> TASK GOAL
Rewrite the records from the line containing "#9. Instrument type: voltmeter." through the line containing "Field value: 50 psi", replacing "Instrument type" with "Device type" and keeping everything else unchanged. Omit the pictures from your answer.
○ ○ ○ ○ ○ ○ ○
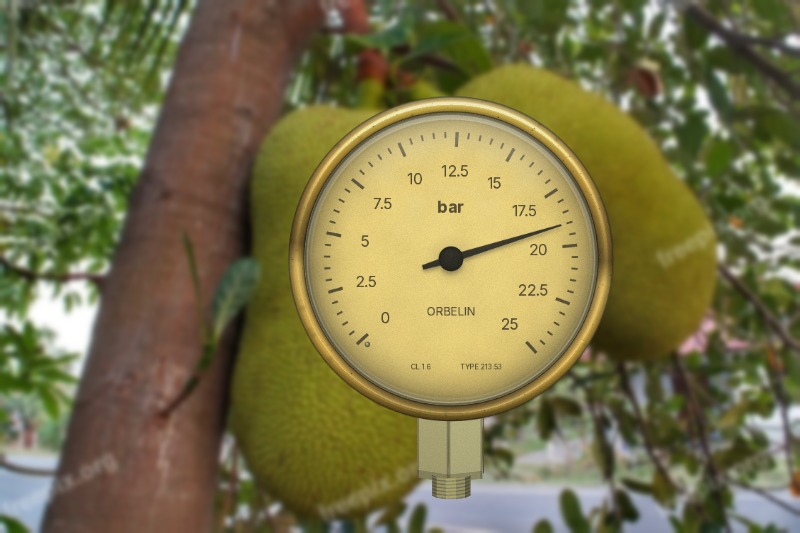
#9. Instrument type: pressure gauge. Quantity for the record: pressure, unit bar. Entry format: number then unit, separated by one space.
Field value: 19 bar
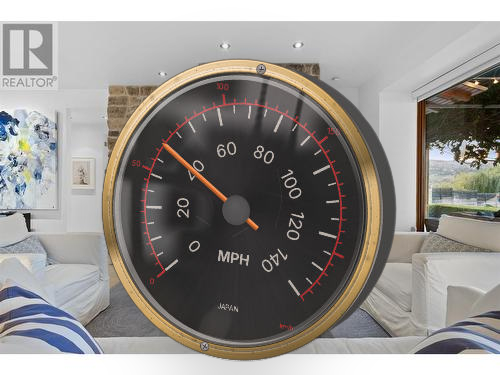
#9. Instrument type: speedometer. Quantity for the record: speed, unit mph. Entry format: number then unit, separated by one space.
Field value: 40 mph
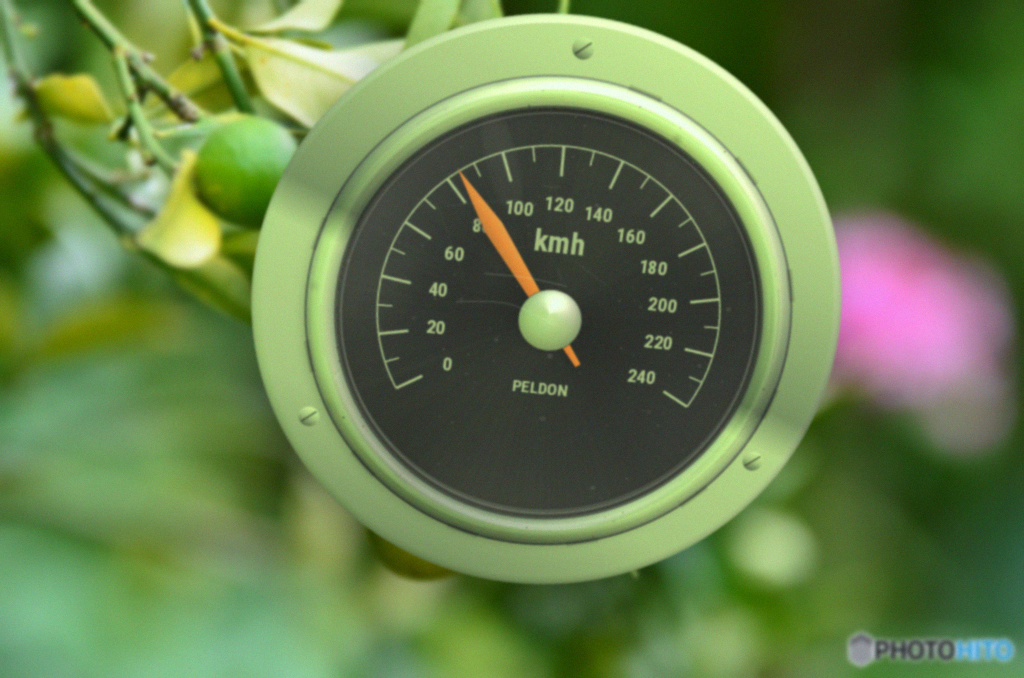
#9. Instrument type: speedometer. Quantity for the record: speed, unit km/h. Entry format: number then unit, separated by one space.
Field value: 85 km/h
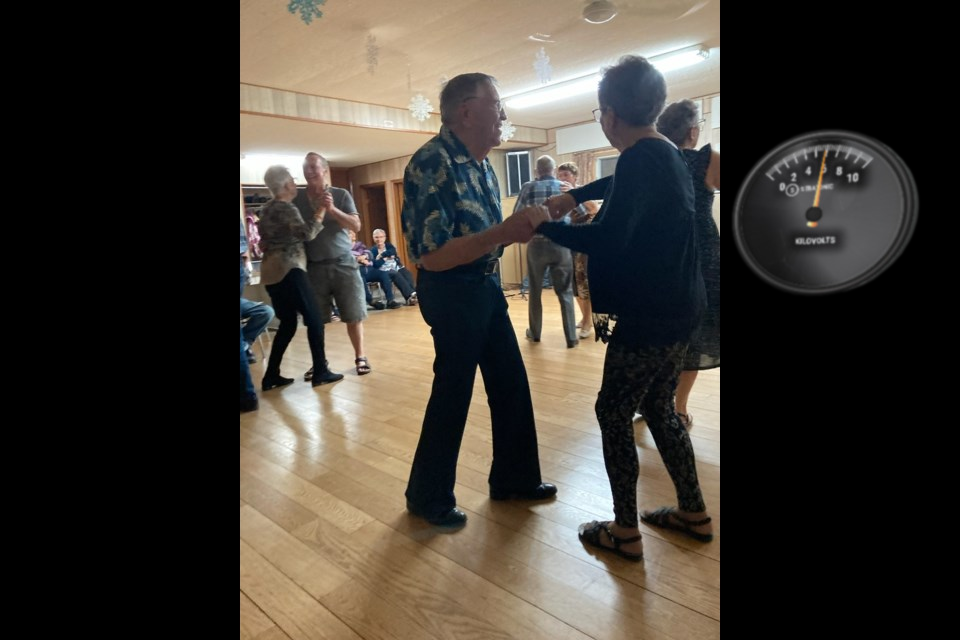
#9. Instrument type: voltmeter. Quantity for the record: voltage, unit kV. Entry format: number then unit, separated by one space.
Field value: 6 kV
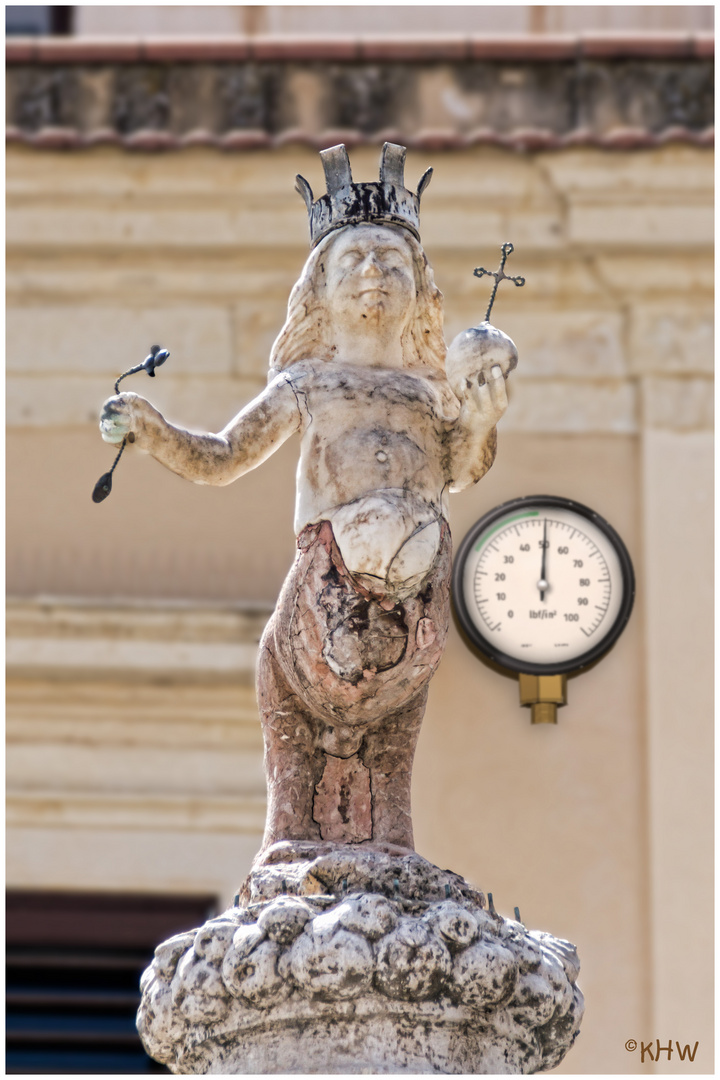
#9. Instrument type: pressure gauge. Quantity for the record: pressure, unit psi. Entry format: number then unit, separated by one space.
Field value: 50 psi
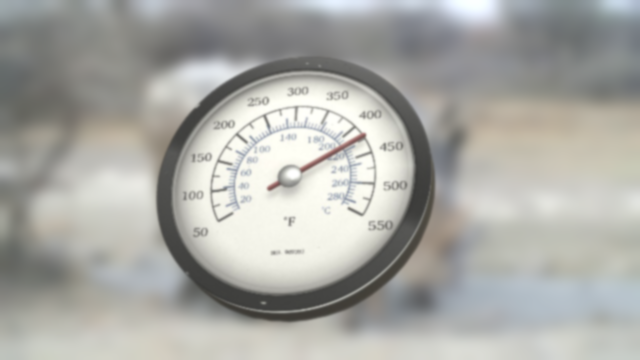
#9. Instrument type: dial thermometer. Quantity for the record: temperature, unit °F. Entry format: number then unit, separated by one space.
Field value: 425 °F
○ ○ ○ ○ ○ ○ ○
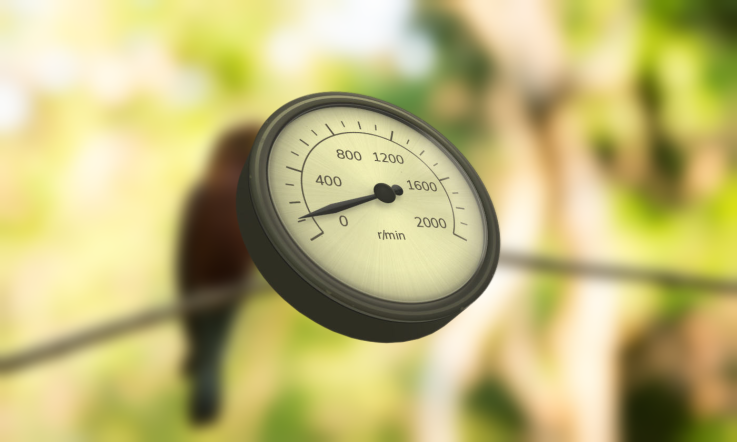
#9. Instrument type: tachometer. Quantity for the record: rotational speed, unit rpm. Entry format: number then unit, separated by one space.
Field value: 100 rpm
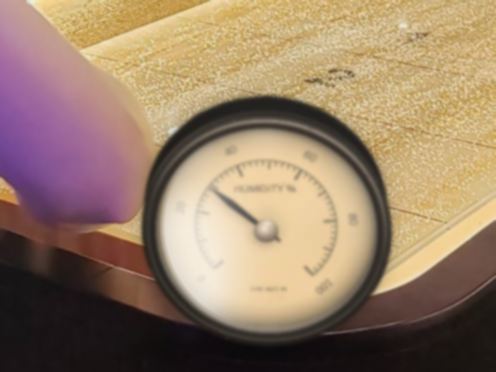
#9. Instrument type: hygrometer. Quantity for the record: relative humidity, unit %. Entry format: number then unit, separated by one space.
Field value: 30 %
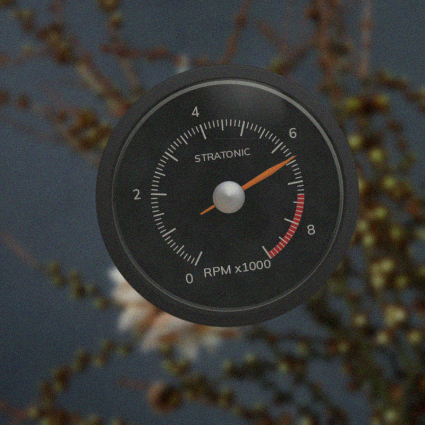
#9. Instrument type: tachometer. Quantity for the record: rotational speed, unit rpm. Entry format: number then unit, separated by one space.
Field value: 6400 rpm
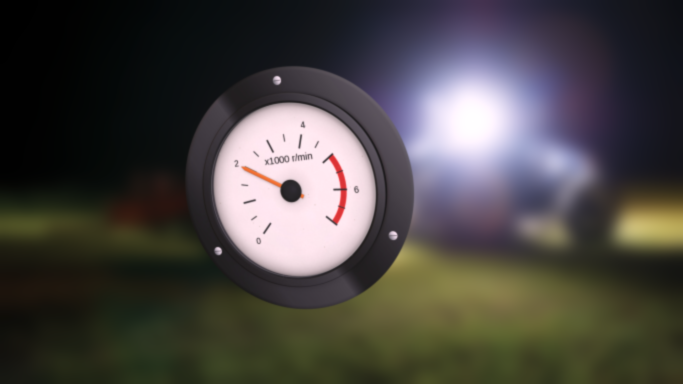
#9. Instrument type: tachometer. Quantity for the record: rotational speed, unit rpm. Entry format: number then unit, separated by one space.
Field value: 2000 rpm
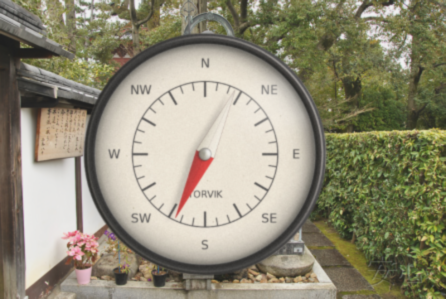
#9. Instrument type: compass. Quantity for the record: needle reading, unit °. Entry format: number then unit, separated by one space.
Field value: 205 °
○ ○ ○ ○ ○ ○ ○
> RESULT
#9. Device type: voltmeter. Quantity for the record: voltage, unit kV. Entry format: number then unit, separated by one space.
Field value: 6 kV
#9. Device type: pressure gauge. Quantity for the record: pressure, unit psi. Entry format: number then unit, separated by one space.
Field value: 50 psi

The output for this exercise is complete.